Kâhta’yı yakinen bilirsiniz.
Güneydoğu’da tarih ve medeniyetin en yoğun yaşandığı, farklı kültürlerin beraber imtizaç ettiği önemli bir merkez…
Tabi ki farklı kavimlerin, farklı ve muhtelif ırkların asırlarca bir arada yaşadığı kutlu ve de mübarek bir diyar.
Hem dinî, hem de tarihi geçmişiyle yerel ve ulusal birçok zümrenin dikkatini çekmiştir.
Hâlâ da çekiyor.
Yapılan arkeolojik çalışmalar ve teknik veriler burada saklı kalan medeniyet hazinelerini gün ışığına çıkarıyor.
Ama bana göre en önemli özelliklerinden biri Kâhta’da asırlarca Kürtlerin, Ermenilerin, Süryanilerin bir arada huzur ve sükûnet içinde yaşamaları…
Evet, evet… Kâhta, Kürtlerin yoğun yaşadığı merkez olmasına rağmen birçok Ermeni ve Süryani aileyi de barındırıyor.
Hatta geçen sene Mardin’de katıldığım bir sempozyumda tanıştığım Deyrulzafaran Manastırı Süryani Rahibi Gabriel Akyüz bana; ‘Kâhta’da birçok ailenin Süryani olduğunu ve bunlarla irtibat içinde olduklarını’ belirtmişti.
Tecrit döneminde ise mevcut Ermenilerle birlikte birçok Ermeni’nin Kâhta’ya iltica ettikleri de bir gerçek…
Kâhta merkezinde olduğu gibi birçok köyde de Ermeniler, Kürtlerle huzur içinde yaşıyor.
Osmanlı döneminde Ermenilere ‘millet-i sadıka’ yani sadık millet dedikleri de bir realite olmasına rağmen nedense tecrit döneminden sonra bunlara ‘dönme’ adı verildi.
Küçükken yolda gördüğümüz Ermenilere; ‘Bunlar dönmedir, dönme’ derlerdi.
Bir bakıma ‘ötekileştirilirdi.’
Dönme sözcüğü farklı bir dine mensupken İslam’ı tercih ederek İslamî esaslara göre yaşayanlara verilen admış.

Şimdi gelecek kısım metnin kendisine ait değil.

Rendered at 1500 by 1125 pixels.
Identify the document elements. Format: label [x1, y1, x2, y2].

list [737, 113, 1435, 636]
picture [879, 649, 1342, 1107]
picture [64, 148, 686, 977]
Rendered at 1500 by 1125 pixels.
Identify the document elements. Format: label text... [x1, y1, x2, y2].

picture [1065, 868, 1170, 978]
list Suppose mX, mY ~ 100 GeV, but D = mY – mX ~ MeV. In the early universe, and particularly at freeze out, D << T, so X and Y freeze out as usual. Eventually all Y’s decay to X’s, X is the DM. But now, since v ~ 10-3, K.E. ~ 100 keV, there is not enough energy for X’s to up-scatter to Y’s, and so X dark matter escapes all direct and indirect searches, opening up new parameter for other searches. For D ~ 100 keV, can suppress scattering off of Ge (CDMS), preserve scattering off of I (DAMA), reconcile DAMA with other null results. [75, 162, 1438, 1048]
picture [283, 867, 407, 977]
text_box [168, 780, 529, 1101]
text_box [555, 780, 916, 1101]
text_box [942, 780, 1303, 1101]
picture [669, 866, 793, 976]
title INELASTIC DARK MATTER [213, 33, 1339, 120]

Yani Ermenilere ve Süryanilere İslam’a girdikleri için ‘dönme’ denmiş.
Buna rağmen ‘dönme’ sözcüğüne farklı bir mana yükleniyor.
2016’da bile.
Geçen bir mecliste sohbet ederken birisi heyecanlı ve gür sesiyle; ‘Bahsettiğiniz adam dönmedir, dönme!’ diyerek bir bakıma aşağılıyor.
Bir insanın Ermeni veya Süryani olması tercih meselesi değil ki onları hem kavmi ile hem de sonradan Müslüman olmalarıyla töhmet altında bırakalım.

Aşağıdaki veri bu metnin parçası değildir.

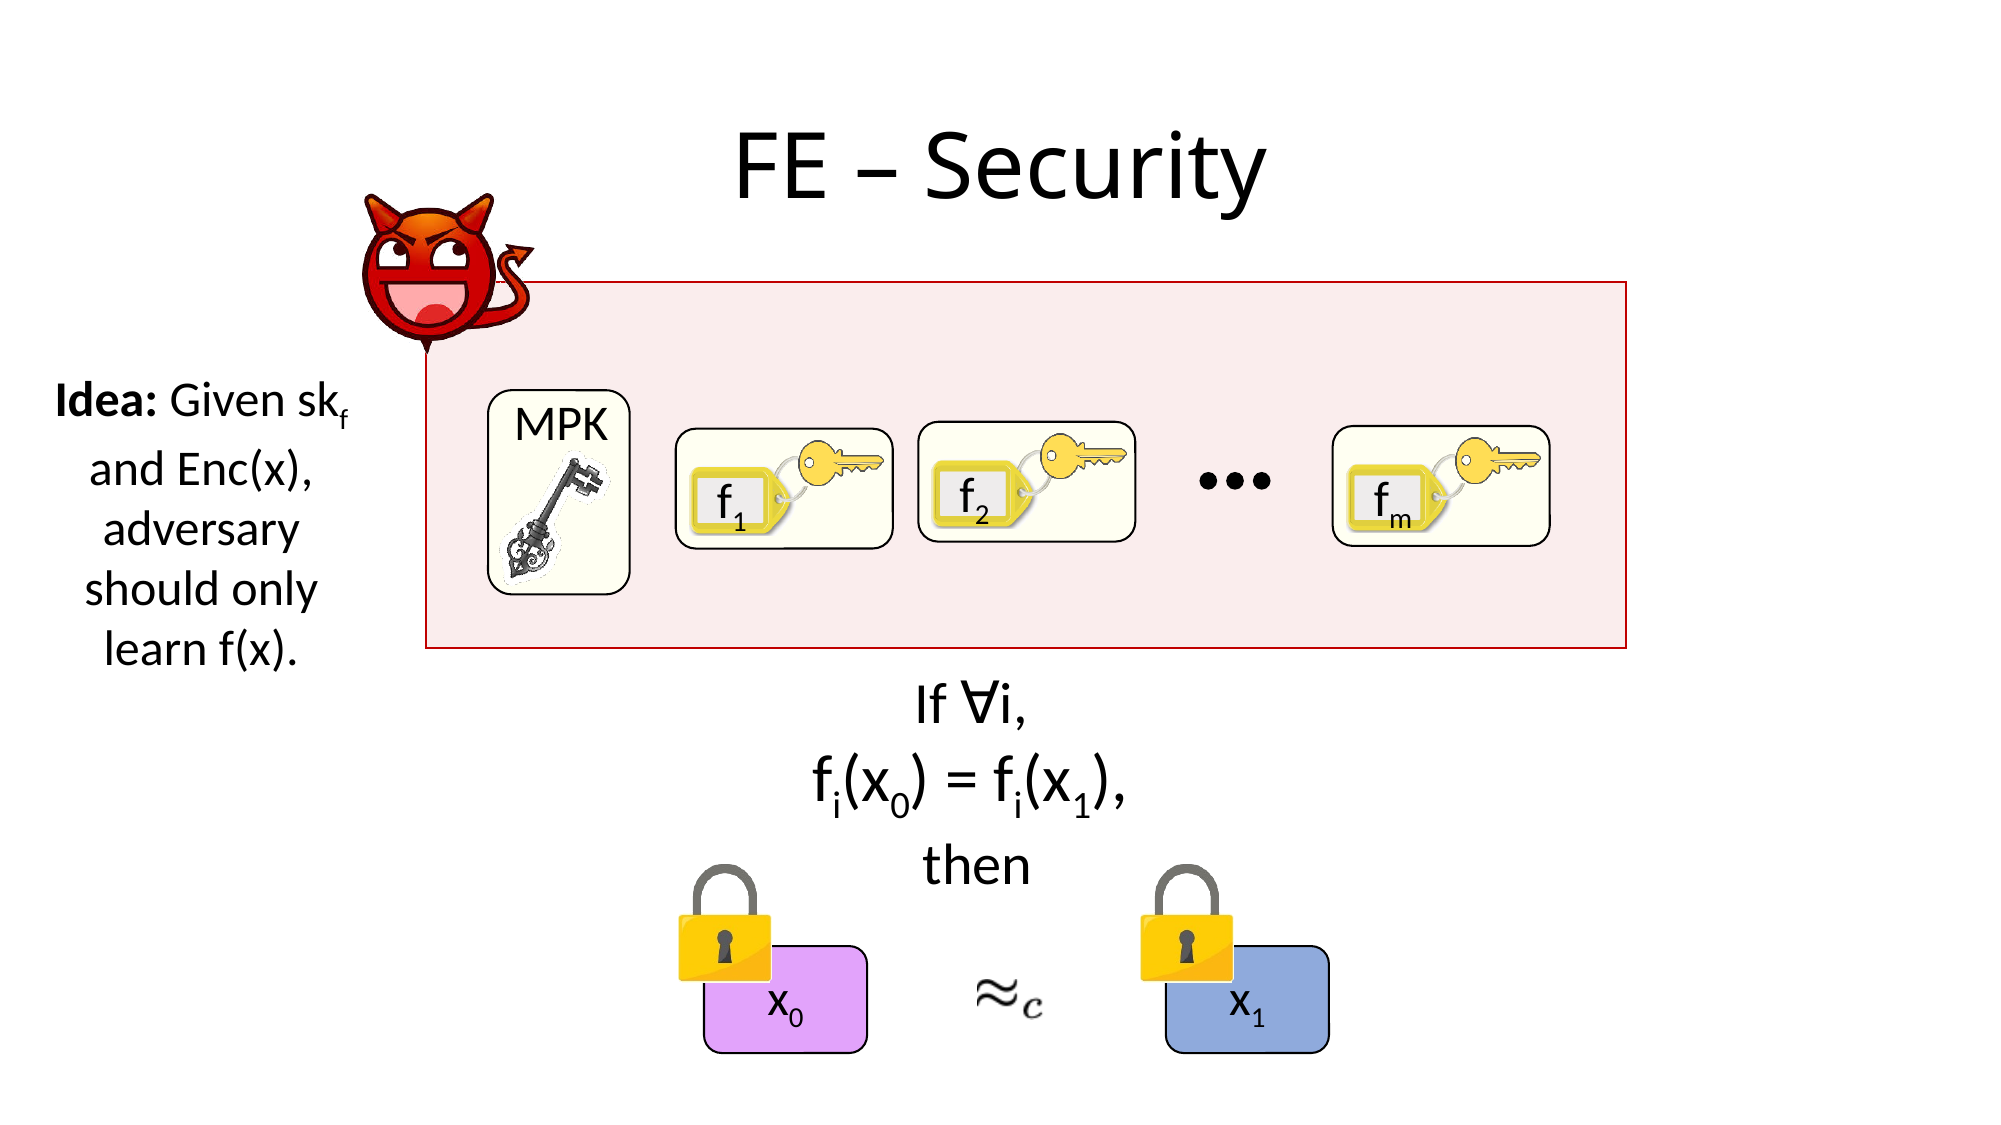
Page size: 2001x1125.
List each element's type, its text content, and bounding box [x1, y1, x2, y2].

text_box Idea: Given skf and Enc(x), adversary should only learn f(x). [29, 359, 374, 683]
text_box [441, 384, 680, 595]
text_box [425, 281, 1627, 649]
picture [977, 979, 1044, 1020]
text_box If ∀i, fi(x0) = fi(x1), then [670, 659, 1285, 902]
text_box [1227, 446, 1243, 516]
picture [510, 595, 536, 604]
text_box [680, 428, 893, 549]
picture [1123, 846, 1248, 1000]
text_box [918, 421, 1136, 542]
picture [362, 193, 535, 355]
text_box x0 [702, 945, 869, 1055]
text_box x1 [1164, 945, 1331, 1055]
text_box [1332, 425, 1550, 546]
picture [661, 846, 786, 1000]
title FE – Security [137, 59, 1863, 278]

İnsan bir dinden dönemez mi?
İslam, evrensel bir din değil mi ki muhataplarımızı ötekileştiriyoruz?
Ya da kardeşlik hukuku nerede?
İslam’dan önce Ömer’le, İslam’dan sonra Hz. Ömer (R.A) bir midir?
Allah Resulü’nün (ASM) ona karşı duruşunu hiç mi okumadınız?
Durun, daha can alıcı bir soru sorayım.
‘Dönmedir, dönme!’ diyerek hakaret ettiğiniz insanların çoğu Hz. İsa (A.S)’ya gönderilen semavî ve tek ilahlı din olan ama sonra da tahrif edilen Hristiyanlık’a inanıyorlardı.
Peki ya siz?
Siz Mecusî idiniz, ateşe tapıyordunuz, ateşperesttiniz!
Neyse ki İslam imdadınıza yetişti, ta ki hakikî yola sülûk ettiniz ve de ‘döndünüz.’
Yani siz de dönmesiniz, dönmelerin başını çekiyorsunuz.
Şükredin ki, Cehennem ateşinden, Cennet nuruna döndünüz.
Tabi ki samimiyetini yitirmeyenler!
‘Dönmedir, dönme’ diyerek Kuranî mesajlara aykırı davranmayanlar!